Toby mentions a few science fiction films as we talk, which begs the question does he like the genre? “I’m quite selective about what I like. I do like escapism, and I do like certain kinds of sci-fi, as I say the ones that I grew up with were 2001, Blade Runner, the original Alien. Unfortunately what happens, and what’s working in our favour, is when you’re working within the limits, you’re slightly constrained. Imaginatively you have to come out, you can’t just throw money at things, let’s just create everything for our audience. What I love about Alien is there’s a lot of what you didn’t see, there’s a lot left up to your imagination, it’s used very sparingly, and what was more interesting was the ship itself, the architecture, the design, which I thought was beautiful, the sets and the atmosphere.”

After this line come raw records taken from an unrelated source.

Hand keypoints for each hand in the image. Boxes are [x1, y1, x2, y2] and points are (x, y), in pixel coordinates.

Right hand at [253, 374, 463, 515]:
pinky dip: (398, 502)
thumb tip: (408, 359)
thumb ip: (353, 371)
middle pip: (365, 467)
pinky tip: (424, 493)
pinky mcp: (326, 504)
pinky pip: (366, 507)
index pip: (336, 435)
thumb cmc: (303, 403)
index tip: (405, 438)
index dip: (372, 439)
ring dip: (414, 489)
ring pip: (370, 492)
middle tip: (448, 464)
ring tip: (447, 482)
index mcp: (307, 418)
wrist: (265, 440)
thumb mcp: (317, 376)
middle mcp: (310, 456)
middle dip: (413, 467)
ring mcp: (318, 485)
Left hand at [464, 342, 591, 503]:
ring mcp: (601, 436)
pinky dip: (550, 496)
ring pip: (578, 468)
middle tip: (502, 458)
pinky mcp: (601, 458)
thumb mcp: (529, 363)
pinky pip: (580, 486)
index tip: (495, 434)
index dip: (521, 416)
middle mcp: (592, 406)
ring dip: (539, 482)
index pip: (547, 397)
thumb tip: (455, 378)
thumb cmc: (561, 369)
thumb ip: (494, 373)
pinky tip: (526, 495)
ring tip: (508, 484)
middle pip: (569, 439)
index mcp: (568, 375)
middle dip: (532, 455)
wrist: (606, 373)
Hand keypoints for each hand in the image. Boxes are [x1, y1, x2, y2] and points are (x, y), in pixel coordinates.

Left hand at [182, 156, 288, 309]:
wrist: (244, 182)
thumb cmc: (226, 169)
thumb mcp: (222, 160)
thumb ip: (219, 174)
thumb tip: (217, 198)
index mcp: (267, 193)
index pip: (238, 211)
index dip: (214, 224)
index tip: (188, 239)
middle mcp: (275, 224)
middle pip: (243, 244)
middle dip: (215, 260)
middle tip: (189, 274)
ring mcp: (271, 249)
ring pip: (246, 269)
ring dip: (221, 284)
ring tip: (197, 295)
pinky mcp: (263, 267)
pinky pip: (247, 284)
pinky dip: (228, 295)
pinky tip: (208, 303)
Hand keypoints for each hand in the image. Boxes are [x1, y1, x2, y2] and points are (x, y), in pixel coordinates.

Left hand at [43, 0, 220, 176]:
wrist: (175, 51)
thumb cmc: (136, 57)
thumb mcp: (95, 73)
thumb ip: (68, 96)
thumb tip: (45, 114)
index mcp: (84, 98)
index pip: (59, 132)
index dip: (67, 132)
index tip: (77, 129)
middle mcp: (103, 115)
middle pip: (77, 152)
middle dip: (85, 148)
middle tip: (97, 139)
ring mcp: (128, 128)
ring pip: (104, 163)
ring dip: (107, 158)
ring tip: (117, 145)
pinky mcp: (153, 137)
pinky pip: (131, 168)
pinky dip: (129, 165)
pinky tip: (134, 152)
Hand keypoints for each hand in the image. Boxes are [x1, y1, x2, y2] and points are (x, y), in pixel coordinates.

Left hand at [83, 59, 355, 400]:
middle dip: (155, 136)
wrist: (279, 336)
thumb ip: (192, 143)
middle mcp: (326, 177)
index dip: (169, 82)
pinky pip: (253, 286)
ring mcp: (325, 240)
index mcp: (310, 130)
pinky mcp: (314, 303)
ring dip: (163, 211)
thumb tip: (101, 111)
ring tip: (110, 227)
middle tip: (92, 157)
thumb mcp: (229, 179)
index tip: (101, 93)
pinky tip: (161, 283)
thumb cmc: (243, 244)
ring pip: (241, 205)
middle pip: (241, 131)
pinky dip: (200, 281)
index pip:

The elephant in the room is, of course, Toby’s lack of film work post-Die Another Day, and he’s more than happy to discuss what happened at that point in his career, “After Bond I can’t stick to doing one thing, that’s what they wanted me to do, I was offered various villains and I didn’t want to do that. I felt that would be career suicide, you’d just end up playing the same thing over and over again, so I went away and did other things. I’ve been doing a lot of other things to get back, because it’s such a huge impact, those movies, and once you’ve played that, that’s what you are in people’s heads. So it’s taken me about 10 years to get back to a point where I can do other films which are totally different and playing different parts from that. And people can see you as that, there’s a distance between that and now. It serves you as people say ‘oh yeah, it’s that guy’, but they’re not going ‘yeah, but he only plays villains’ which I think would have happened if I continued doing what I was doing.”

 

Briefly we discuss Caradog as a director, to which Toby is fervently in his camp. “He’s very sure about what he wants, how he wants to shoot it, I really like that. When you’re working with a director who knows what they want, rather than sometimes you go on set and they’re not quite sure how they want to shoot it or they do loads of coverage which you don’t need because they’re nervous about ‘oh shit, what if we get to the edit and I’m missing something’. Caradog knows, and within the time constraints that we’re under, it’s just brilliant. We don’t have to worry about all of that stuff, let him get on with that and we get on very well. He’s very good with me as an actor, I really relate to his notes, it’s easy to read what he want,s sometimes it can be very difficult to understand what a director wants you to do, but he’s very specific. I’m really enjoying it.”

 

Toby is asked about the possibility of robots replacing actors at some point, “I hope I’m not around when they do, that’s all. They do pretty much everything else.” And with that, we leave the warehouse as The Machine prepares to shoot into the evening, and possibly the night, to create what would become an award winning science fiction film that has played at festivals across the world.